Published on: September 23, 2016 Author: Garry Ong
First a disclaimer. I am not a medical professional. I don’t have a degree related to the health field. I don’t have any letters after my name to state that I’m an expert. And … I definitely do not claim to be smarter than those who have dedicated, probably the majority of their lives, selflessly, sometimes without reward or recognition, to the art of tending to broken bodies. What I do have to offer is my story and my experience. I want to offer you encouragement and inspiration. By no means is my experience universal truth and nor should it be taken that way. Too often we’ll take a well-intentioned piece of advice as gospel truth and that is not my intention.
Now that the necessary niceties are out of the way let’s begin.
Since as far as I can remember I have always struggled with my weight. It wasn’t just a physical battle … it was mental, emotional, and only recently have I come to understand … spiritual. Some days I can still hear the rhythmic, relentless chant from my childhood — Sweaty! — Fat! — Kid! Whether it be my childhood, adolescence, or now into adulthood, I have always been over weight, anywhere in the neighborhood of between 40-70 lbs.
In the past 30 years I have tried every possible diet/workout/program I can imagine. Some giving me excellent results, others — not so excellent. All of them with this common theme: it was always short lived. I could never seem to lose the weight for longer than a few months — always returning to my two habitual activities: overeating and couch surfing.
This all changed over 3 years ago when I had to renew my driver’s license. Looking at my new license I couldn’t believe what I saw. This was probably the heaviest I’ve ever been. I’m 5’9” and based on my body type I should be hovering between 175-185. (I’ll talk about body weight in another entry but I realize weight isn’t the litmus test that determines one overall fitness level) It was Christmas Eve and I wasn’t going to subject myself to the roller coaster phenomenon known as New Year’s resolutions.
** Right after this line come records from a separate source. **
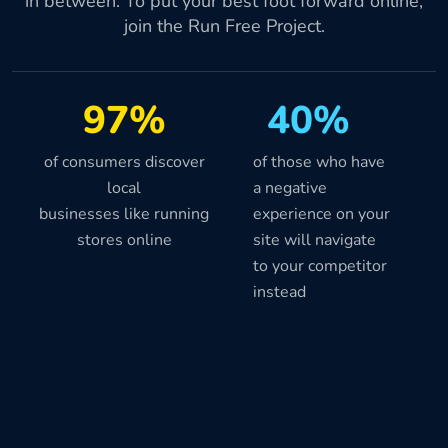
in between. To put your best foot forward online,
join the Run Free Project.
97%
40%
of consumers discover
of those who have
local
a negative
businesses like running
experience on your
stores online
site will navigate
to your competitor
instead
I was sick and tired of being sick and tired. I’ve always been intrigued by yoga but I’ve always felt intimidated or just out of place. But because things had gotten desperate I called a few studios and finally landed on Bodhi Tree. The lovely receptionist answered every question and calmed all the fears and misconceptions I had about yoga. Here’s some of them.
The first thing I learned was I didn’t have to be Gumby to start. To my surprise, that wasn’t even the end goal. The real goal is self-discovery that takes place during the practice. Again more about that later. But I was reassured that really all body types are represented. I also feared about not being able to do any of the poses. Again I was reassured that being able to get into the pose isn’t the point, the main focal point is the journey of discovery that happens when you attempt each pose. In the past 3 years I’ve learned that every day will be different. Finally, I learned how accessible this practice is for everyone, especially for those who have busted up bodies. I’ve had a number of ankle and back injuries over the years and so the low impact nature of this practice is so freeing for a person like me who thinks that the only way I can lose weight is to hit the weights or hit the pavement, not that any of those things are bad in and of itself.
My first hot yoga session started at 6:30 am on boxing day. Was I terrified? Absolutely. was I self-conscious? You bet. Any regrets? Not one single bit. It was an awkward 90 minutes of fumbling in poses — constant looking around realizing that I look pretty goofy and — wondering what people thought of me. Looking at my mat, I couldn’t believe how much I had sweated just moving my body on a 30” by 70” piece of rubber. But when my head hit the ground, lying in my final savasana, something clicked. For the first time, I found something that had enriched not just my body, but my mind, heart and soul at the same time.
By no means am I saying that yoga is the only way to lose weight. There are numerous activities and diets that are all good. The purpose of my next few entries is to share how yoga has helped me in my weight loss/fitness journey. Oh yeah, the postscript — It’s been 3 years since I’ve started yoga and I’ve lost almost 50 pounds. My weight hovers between 190-195 so I’m not at my target weight that I’ve set for myself. I’m still trying to let go of that marker and use other things such as fitting into clothes I never dreamed of or achieving personal fitness goals like doing my first chin up (yes I know embarrassing but it is what it is). Another one is asking myself every day, “How do I feel?” This is probably the most important gauge I use now. And yes, I feel fantastic. Until my next entry, be well and just breathe.